* YOUR TASK: In the listing below, find each line containing "Daniele" and report it.

Segment Start: DATA EXTRACTS

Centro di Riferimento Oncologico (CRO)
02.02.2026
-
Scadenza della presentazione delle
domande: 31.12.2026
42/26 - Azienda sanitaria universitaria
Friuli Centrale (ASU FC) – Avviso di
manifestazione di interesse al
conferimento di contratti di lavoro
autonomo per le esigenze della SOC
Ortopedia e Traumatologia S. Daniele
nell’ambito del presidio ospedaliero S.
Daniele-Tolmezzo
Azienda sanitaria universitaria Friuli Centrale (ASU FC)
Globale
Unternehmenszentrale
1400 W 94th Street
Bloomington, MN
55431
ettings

Segment End: DATA EXTRACTS
Segment Start: DATA EXTRACTS

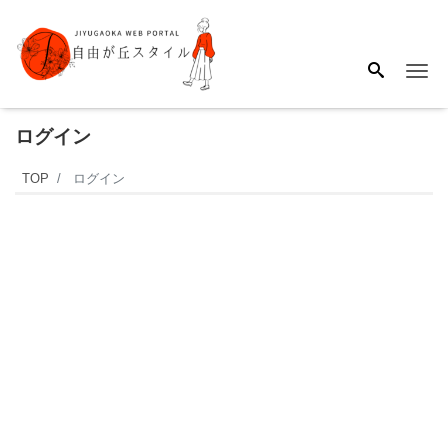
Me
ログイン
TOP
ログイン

Segment End: DATA EXTRACTS

* RESPONSE BOX:
Ortopedia e Traumatologia S. Daniele
Daniele-Tolmezzo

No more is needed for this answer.